U.S. taxpayers paid a fifth of the $264 million to resolve lawsuits against Delta Air Lines Inc.’s Comair regional carrier after a safety board partly blamed federal regulators for a Kentucky crash that killed 49.

Insurers for Comair paid to settle 45 lawsuits, and taxpayers contributed $58 million, or 22 percent, records obtained under the Freedom of Information Act show. Aviation settlements not involving the government are typically secret. U.S. safety investigators said pilot errors, compounded by a Federal Aviation Administration lapse, caused the crash.

“That amount is a lot of money for the settlement of 45 passengers, which suggests the government was concerned about its liability exposure,” said Phillip Kolczynski, a Los Angeles aviation attorney who formerly worked for the FAA and the U.S. Justice Department.

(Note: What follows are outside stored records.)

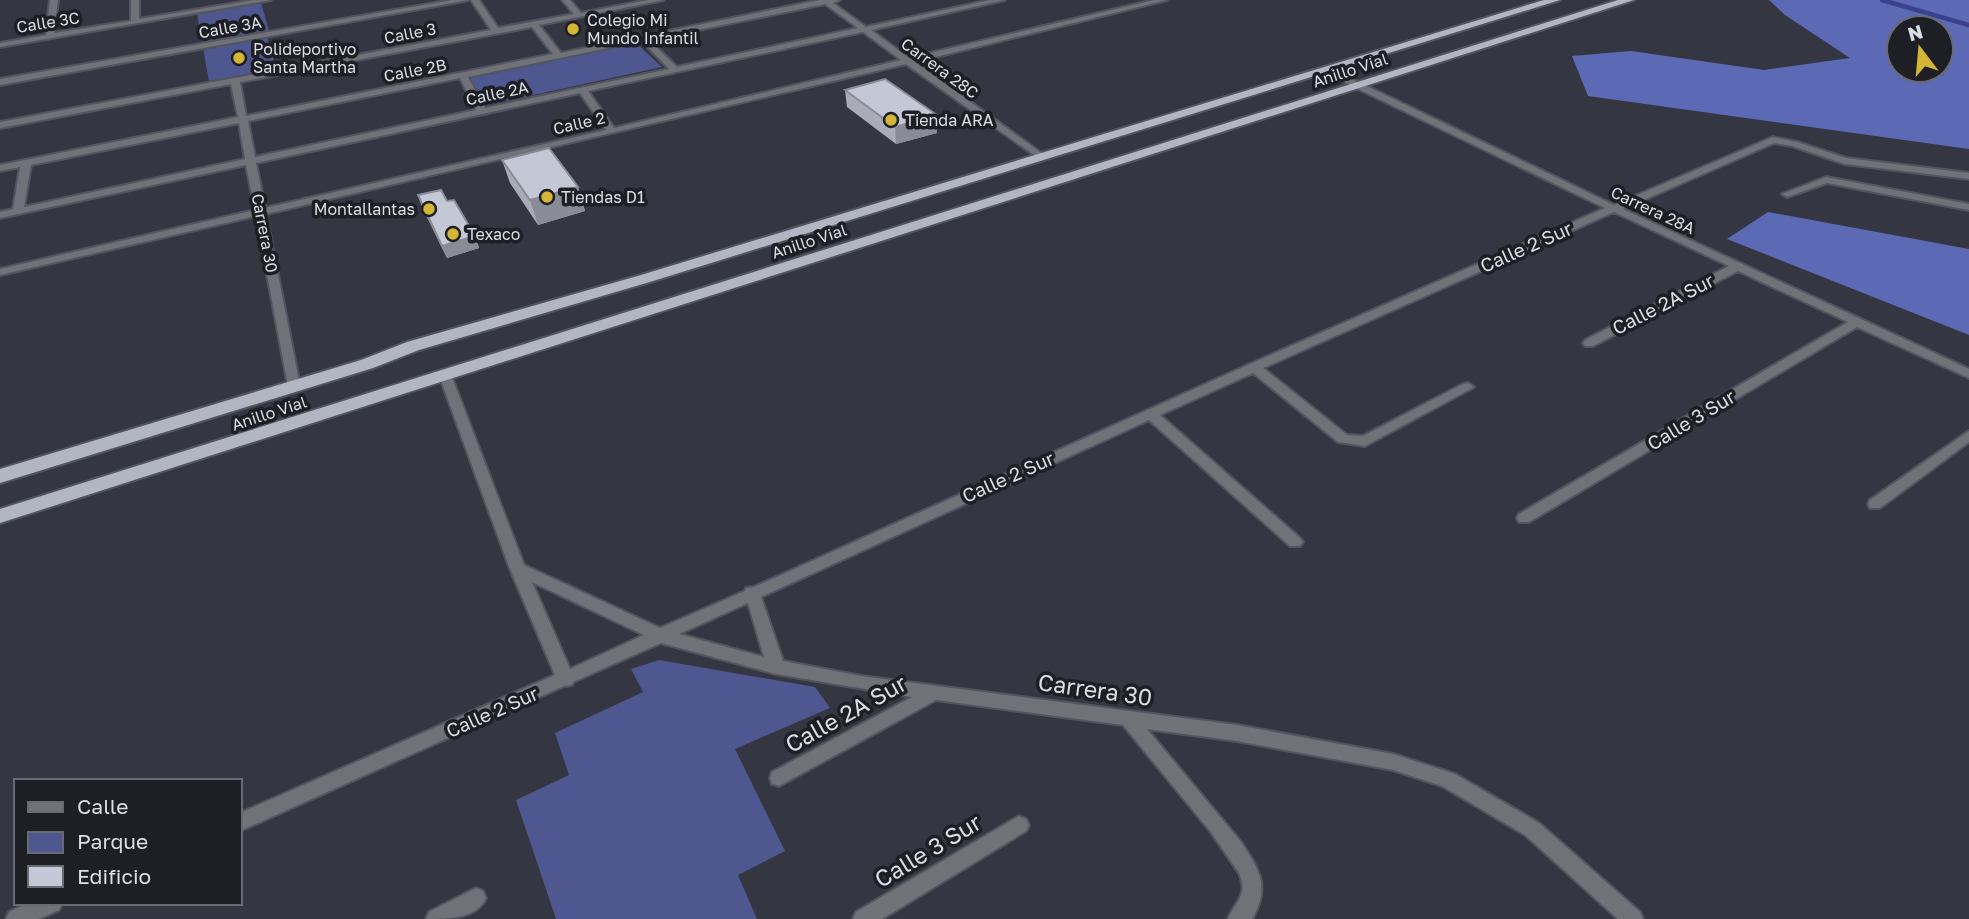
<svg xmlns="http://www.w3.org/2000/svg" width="1969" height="919" font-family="'Golos Text',sans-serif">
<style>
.green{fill:#4e578f}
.forest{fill:#5c69b5;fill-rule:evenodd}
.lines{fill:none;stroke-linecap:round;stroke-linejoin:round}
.stream{stroke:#39428a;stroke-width:4.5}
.minor-casing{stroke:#525560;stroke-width:4}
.trunk-casing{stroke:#525560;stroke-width:4}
.minor{fill:#707277;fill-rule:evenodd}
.trunk{fill:#b2b6c2;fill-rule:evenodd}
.wall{fill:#a9acb8}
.shaded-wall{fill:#898c96}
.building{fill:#c4c8d6;stroke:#898c96;stroke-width:2}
.poi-dot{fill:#d4b535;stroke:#1d1f24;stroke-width:2.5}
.labels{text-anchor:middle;stroke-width:7;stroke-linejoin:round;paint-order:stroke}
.far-poi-label{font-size:16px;fill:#dcdee6;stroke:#1d1f24;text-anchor:start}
.far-street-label{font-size:16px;fill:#dcdee6;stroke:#1d1f24}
.street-label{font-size:19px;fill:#dcdee6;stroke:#1d1f24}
.near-street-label{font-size:23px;fill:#dcdee6;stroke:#1d1f24}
</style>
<rect width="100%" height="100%" fill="#343742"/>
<!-- green -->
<g class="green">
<polygon points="261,2 269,31 202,43 197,13"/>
<polygon points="267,37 276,69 209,81 203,48"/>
<polygon points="633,40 662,67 483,106 463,74"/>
<polygon points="659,660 815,687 830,708 735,749 785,851 738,875 757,919 556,919 516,800 569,775 555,733 643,692 631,669"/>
</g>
<!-- forest -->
<g class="forest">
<path d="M1769,0H1969V149L1588,96L1572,56L1631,51L1764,70L1850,58L1785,15ZM1899,28H1941V70H1899Z"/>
<polygon points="1768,212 1969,249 1969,335 1727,239"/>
</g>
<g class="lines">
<!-- stream -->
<polyline class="stream" points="1882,0 1969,25"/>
<defs>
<g id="minor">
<polygon points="50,0 58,0 54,33 131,21 131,0 139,0 139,19 254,0 271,0 0,47 0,43 46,35"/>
<polygon points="452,0 469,0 0,85 0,79"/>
<path d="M471,0H479L498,28L574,14L562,0H570L581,13L648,0H664L539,25L561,53L820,0H840L833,3L866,27L990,0H1005L871,30L909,58L1154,0H1167L915,62L1044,155V159L1041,160L906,64L266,214L300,386L294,390L288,386L256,216L0,275V269L255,210L246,165L0,218V212L13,209L20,167L0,171V165L238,117L231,84L0,128V122L491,30ZM825,4L858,28L677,67L649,40ZM532,27L553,54L246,116L240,82ZM863,32L901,60L614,128L588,91ZM642,41L669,69L485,108L468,77ZM460,78L476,110L255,157L248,121ZM580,93L606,130L265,208L256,163ZM239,123L245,159L24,207L31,165Z"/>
<path d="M1323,68H1329L1614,205L1773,137L1797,142L1846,158L1969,173V179L1845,164L1792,146L1774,143L1623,209L1969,369V378L1857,327L1529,522H1519L1517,518L1519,514L1848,322L1738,271L1593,346H1585L1583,343L1585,340L1729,266L1614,212L1263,368L1347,435L1363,436L1463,384L1468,383L1474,387L1365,446L1338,442L1253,373L1160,415L1300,538L1303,542L1300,546H1290L1149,420L761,597L783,661L861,676L1237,725L1393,754L1455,774L1539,823L1640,912L1643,919H1618L1525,835L1442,786L1393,770L1237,741L1147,729L1241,842C1259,869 1271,887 1252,919H1228C1235,901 1249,896 1239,873L1210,831L1123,725L936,700L779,786L772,784L770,778L772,772L912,697L776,674L661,643L573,682L572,685L564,686L240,831V813L555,675L510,569L439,375L440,372H450L451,375L524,565L660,628L745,591L746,588L754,587L1250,364L1605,208L1323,72ZM532,582L644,635L570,669ZM748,603L764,657L679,634Z"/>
<polygon points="1826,177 1969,204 1969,210 1827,183 1787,197 1782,194"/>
<polygon points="1969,431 1969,442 1880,508 1870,508 1868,504 1870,500"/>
<polygon points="1019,816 1026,819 1029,825 1026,831 882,919 853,919 856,912"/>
<path d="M476,888L483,891L486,898C477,919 446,919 426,919L429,912Z"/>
<polygon points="28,903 62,903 59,910 39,919 6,919 9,912"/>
</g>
<g id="trunk">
<polygon points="1544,0 1560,0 653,281 419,350 373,368 0,483 0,469 361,360 407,342 641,275"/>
<polygon points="1618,0 1634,0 0,523 0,509"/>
</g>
</defs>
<!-- minor casing -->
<use href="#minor" class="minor-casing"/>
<!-- trunk casing -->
<use href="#trunk" class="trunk-casing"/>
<!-- minor -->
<use href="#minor" class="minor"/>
<!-- trunk -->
<use href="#trunk" class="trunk"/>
</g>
<!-- wall -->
<g class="wall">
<polygon points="845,90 937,133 896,144 847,107"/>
<polygon points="502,160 578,187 585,211 538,225 510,183"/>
<polygon points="418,195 447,201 475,236 479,248 447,258 422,207"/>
</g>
<!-- shaded-wall -->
<g class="shaded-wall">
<polygon points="937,115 937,133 896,144 895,127"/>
<polygon points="578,187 585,211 538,225 530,200"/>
<polygon points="475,236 479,248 447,258 442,246"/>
</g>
<!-- building -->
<g class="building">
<polygon points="885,79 937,115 895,127 845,90"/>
<polygon points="549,148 578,187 530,200 502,160"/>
<polygon points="441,190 447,201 454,200 475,236 442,246 418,195"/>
</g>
<!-- markers -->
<g class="poi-dot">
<circle cx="573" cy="29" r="7"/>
<circle cx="239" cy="58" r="7"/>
<circle cx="891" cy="120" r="7"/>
<circle cx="547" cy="197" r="7"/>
<circle cx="429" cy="209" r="7"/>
<circle cx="453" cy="234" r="7"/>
</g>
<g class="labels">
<!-- far-poi labels -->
<g class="far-poi-label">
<text x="587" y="26">Colegio Mi<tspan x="587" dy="18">Mundo Infantil</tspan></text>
<text x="253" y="55">Polideportivo<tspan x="253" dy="18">Santa Martha</tspan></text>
<text x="905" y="126">Tienda ARA</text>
<text x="561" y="203">Tiendas D1</text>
<text x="415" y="215" text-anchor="end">Montallantas</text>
<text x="467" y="240">Texaco</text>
</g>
<!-- far-street labels -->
<g class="far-street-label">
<text transform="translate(48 22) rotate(-9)" y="6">Calle 3C</text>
<text transform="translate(230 27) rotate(-10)" y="6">Calle 3A</text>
<text transform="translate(410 33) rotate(-11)" y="6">Calle 3</text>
<text transform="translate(940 68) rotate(36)" y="6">Carrera 28C</text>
<text transform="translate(415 70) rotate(-11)" y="6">Calle 2B</text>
<text transform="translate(1350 70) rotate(-18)" y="6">Anillo Vial</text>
<text transform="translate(497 93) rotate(-12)" y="6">Calle 2A</text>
<text transform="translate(579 123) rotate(-13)" y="6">Calle 2</text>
<text transform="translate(1653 210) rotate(25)" y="6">Carrera 28A</text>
<text transform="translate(265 233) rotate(79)" y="6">Carrera 30</text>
<text transform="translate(809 241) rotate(-18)" y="6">Anillo Vial</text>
<text transform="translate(269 413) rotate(-18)" y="6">Anillo Vial</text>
</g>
<!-- street labels -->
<g class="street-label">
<text transform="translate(1526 247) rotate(-24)" y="7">Calle 2 Sur</text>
<text transform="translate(1663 304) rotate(-27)" y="7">Calle 2A Sur</text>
<text transform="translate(1691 420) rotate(-31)" y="7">Calle 3 Sur</text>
<text transform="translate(1008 477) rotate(-24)" y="7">Calle 2 Sur</text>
<text transform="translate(492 712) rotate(-24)" y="7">Calle 2 Sur</text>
</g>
<!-- near-street labels -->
<g class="near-street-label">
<text transform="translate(1095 690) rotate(8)" y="8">Carrera 30</text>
<text transform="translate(846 714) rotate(-29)" y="8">Calle 2A Sur</text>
<text transform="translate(928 851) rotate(-31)" y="8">Calle 3 Sur</text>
</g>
</g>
<!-- legend -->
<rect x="14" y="779" width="228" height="126" fill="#1d1f24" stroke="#696b72" stroke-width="2"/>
<rect x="28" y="802" width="35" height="10" fill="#707277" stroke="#696b72" stroke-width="2"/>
<text x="77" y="814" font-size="21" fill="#dcdee6">Calle</text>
<rect x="28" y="832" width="35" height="21" fill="#4e578f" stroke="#696b72" stroke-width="2"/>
<text x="77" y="849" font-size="21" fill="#dcdee6">Parque</text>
<rect x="28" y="866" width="35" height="21" fill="#c4c8d6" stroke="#696b72" stroke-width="2"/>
<text x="77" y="884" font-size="21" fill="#dcdee6">Edificio</text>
<!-- north arrow -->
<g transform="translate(1920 49) rotate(344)"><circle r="33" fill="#1d1f24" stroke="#696b72" stroke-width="2"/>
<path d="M0-5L12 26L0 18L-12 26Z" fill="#d4b535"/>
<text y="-10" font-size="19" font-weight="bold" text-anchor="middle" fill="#dcdee6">N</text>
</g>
</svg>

Comair Flight 5191, bound for Atlanta from Lexington, crashed just before dawn Aug. 27, 2006, after pilots used an unlit runway that was too short for a safe takeoff, the National Transportation Safety Board found in 2007. The FAA contributed by failing to require that pilots get air-traffic control approval before crossing runways, the board said.

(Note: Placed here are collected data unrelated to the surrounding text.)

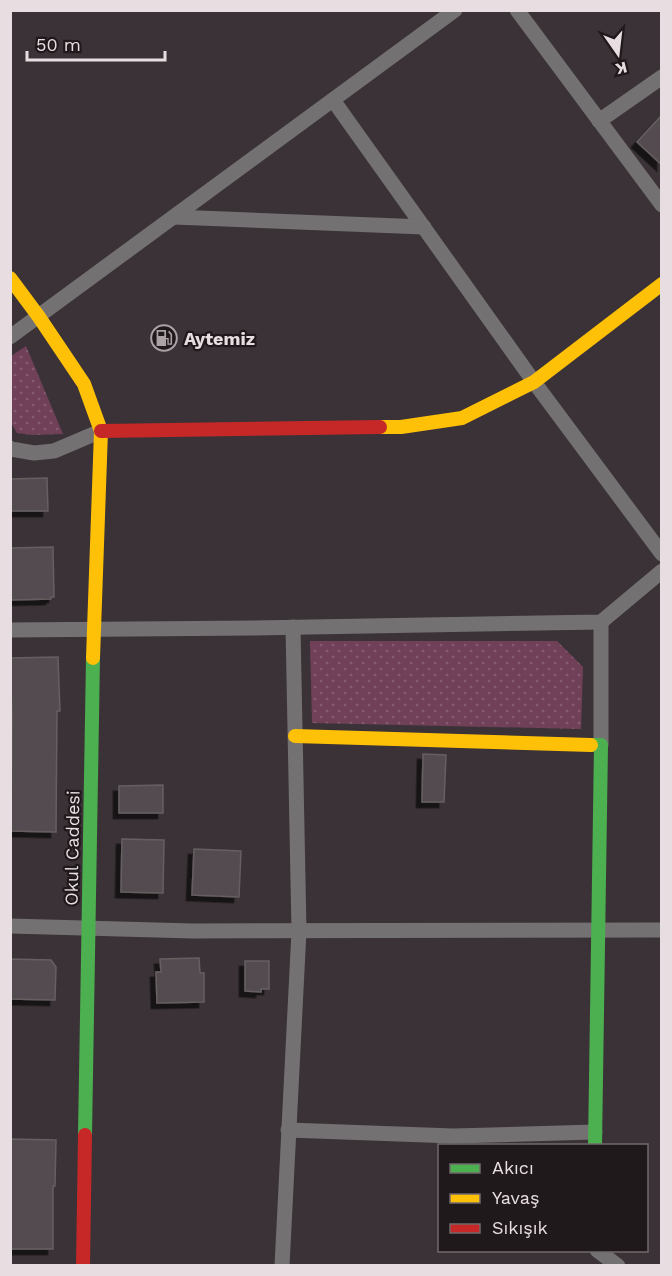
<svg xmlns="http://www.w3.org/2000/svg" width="672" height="1276" viewBox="0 0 672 1276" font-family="'Work Sans',sans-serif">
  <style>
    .park { fill: url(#park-dots) }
    .building { fill: #524c4f; stroke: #655f61; stroke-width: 1.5; filter: url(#shadow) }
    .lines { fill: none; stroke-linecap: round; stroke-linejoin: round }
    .street { stroke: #747172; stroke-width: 15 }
    .fast { stroke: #4caf50; stroke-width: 14 }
    .slow { stroke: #ffc107; stroke-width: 14 }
    .jam { stroke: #c62828; stroke-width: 14 }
    .labels { text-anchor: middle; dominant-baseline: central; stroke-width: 4.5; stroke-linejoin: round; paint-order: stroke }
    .poi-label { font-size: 18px; font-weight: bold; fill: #e8dee2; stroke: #20191c; text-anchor: start }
    .street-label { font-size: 18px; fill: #e8dee2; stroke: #20191c }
  </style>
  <defs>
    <pattern id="park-dots" width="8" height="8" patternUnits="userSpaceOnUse" patternTransform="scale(1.5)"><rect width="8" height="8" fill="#704058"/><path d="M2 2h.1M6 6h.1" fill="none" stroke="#845b70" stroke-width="1.8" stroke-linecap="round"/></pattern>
    <filter id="shadow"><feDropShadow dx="-5.5" dy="5.5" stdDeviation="0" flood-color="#0009"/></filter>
  </defs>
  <rect width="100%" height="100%" fill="#3a3236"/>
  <g class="park">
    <path d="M26,346L63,434L32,435L17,433L11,423V356Z"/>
    <path d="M310,641H557L583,667L581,729L312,723Z"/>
  </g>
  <g class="building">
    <path d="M662,115V165L637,142Z"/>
    <path d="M47,478L48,511H10V479Z"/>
    <path d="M53,547L54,597H51V599L10,600V548Z"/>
    <path d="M58,657L60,711H57L56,832L11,831L12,716L10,658Z"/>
    <path d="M423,754L446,755L444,802H422Z"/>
    <path d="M163,785V813H119V786Z"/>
    <path d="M122,839L164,840L163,893L121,892Z"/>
    <path d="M194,849L241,851L239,897L192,895Z"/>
    <path d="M199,958L200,973H204V1002L157,1003L156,972H161L160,959Z"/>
    <path d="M10,959L51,960L56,967L55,1000L10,999Z"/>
    <path d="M245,961H269V989H261V992L245,991Z"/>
    <path d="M11,1139L56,1140L55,1186H53V1249H10Z"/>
  </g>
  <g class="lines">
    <g class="street">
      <path d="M517,10L662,205"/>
      <path d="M333,100L534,382L662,554"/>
      <path d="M599,121L662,77"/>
      <path d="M174,217L424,227"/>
      <path d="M10,337L455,10"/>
      <path d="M10,448L11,449L34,453L54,451L101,431"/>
      <path d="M601,622V745"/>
      <path d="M10,630L254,628L601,622L662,571"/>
      <path d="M10,926L193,931L662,930"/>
      <path d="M288,1130L453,1136L595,1132"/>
      <path d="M597,1250L618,1266"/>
      <path d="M282,1266L299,931L293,627"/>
    </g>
    <g class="fast">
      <path d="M591,745H601L595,1146"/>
      <path d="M85,1135L93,658"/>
    </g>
    <g class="slow">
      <path d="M10,278L39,317L84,384L101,431L93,658"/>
      <path d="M380,427H401L462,418L534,382L662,284"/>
      <path d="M295,736L591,745"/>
    </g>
    <g class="jam">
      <path d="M101,431L380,427"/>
      <path d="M83,1266L85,1135"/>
    </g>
  </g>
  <defs>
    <g id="fuel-ring" transform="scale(1.35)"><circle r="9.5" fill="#20191c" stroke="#aba2a6" stroke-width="1.5"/><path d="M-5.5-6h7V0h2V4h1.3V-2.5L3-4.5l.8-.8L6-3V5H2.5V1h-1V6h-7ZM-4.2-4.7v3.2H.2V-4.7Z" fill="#aba2a6"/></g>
  </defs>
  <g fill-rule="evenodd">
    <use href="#fuel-ring" x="164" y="338"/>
  </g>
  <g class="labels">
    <g class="poi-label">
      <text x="184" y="338">Aytemiz</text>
    </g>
    <g class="street-label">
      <text transform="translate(72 848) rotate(-89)">Okul Caddesi</text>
    </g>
  </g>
  <rect width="672" height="1276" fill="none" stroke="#e8dee2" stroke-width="24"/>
  <rect x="438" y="1144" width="210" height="108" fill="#20191c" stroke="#70686b" stroke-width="1.5"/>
  <rect x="450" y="1164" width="30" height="9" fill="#4caf50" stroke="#70686b" stroke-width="1.5"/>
  <text x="492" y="1174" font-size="18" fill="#e8dee2">Akıcı</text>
  <rect x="450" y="1194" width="30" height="9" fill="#ffc107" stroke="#70686b" stroke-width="1.5"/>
  <text x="492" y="1204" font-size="18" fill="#e8dee2">Yavaş</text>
  <rect x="450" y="1224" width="30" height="9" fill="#c62828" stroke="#70686b" stroke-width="1.5"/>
  <text x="492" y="1234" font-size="18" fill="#e8dee2">Sıkışık</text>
  <g transform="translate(618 54) rotate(166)" stroke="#20191c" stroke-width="4.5" paint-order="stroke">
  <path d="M0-4.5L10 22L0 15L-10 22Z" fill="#e8dee2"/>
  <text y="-9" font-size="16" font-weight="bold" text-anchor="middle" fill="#e8dee2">K</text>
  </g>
  <path d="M27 51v9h138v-9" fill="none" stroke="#e8dee2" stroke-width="3"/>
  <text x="36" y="51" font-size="18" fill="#e8dee2" stroke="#20191c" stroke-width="4.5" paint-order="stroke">50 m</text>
</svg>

The lone controller working in the Lexington airport’s tower that morning cleared the plane for takeoff and then turned his back to work on administrative duties, according to the report. The plane ran off the end of the runway, tore through a perimeter fence, hit trees, crashed and caught fire.

Comair and Delta’s liability was covered by U.S. Aircraft Insurance Group, according to a Justice Department claim form.

The settlements, averaging $5.9 million per passenger, varied by the age, income, dependents and home state of passengers, according to lawyers representing victims.

Direct comparisons to settlements in other crashes aren’t possible because virtually all are sealed.

In the lone case to go to trial, federal jurors in Lexington on Dec. 7 ordered Comair to pay $7.1 million to the family of passenger Bryan Keith Woodward. A judge ruled Woodward’s family can seek punitive damages next year at trial. Such damages are meant to punish a company for bad conduct and deter others.

“The individual settlements — each of which is unique given the specific circumstances of that particular case — provide fair and reasonable compensation to the families,” Comair spokeswoman Christine Wever said.

The threat of punitive damages increased the settlement amounts, according to Latto.

“The egregiousness of that accident was certainly part of the driving force behind those numbers,” Latto said.